→ AIM OF THE TASK: Omit every picture and output the rest of the records exactly as they are.
---------- MATERIAL PROVIDED ----------
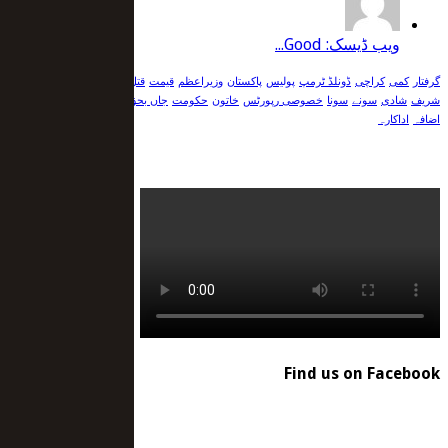
ویب ڈیسک: Good...
گرفتار
کمی
کراچی
ڈونلڈ ٹرمپ
پولیس
پاکستان
وزیراعظم
قیمت
قتل
فائرنگ
عمران خان
شہباز
شریف
شادی
سونے
سونا
خصوصی رپورٹس
خاتون
حکومت
جاں بحق
بھارت
بارش
ایران
امریکا
اضافہ
اداکارہ
Find us on Facebook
----------
→ RESULT OF THIS TASK:
ویب ڈیسک: Good...
گرفتار
کمی
کراچی
ڈونلڈ ٹرمپ
پولیس
پاکستان
وزیراعظم
قیمت
قتل
فائرنگ
عمران خان
شہباز
شریف
شادی
سونے
سونا
خصوصی رپورٹس
خاتون
حکومت
جاں بحق
بھارت
بارش
ایران
امریکا
اضافہ
اداکارہ
Find us on Facebook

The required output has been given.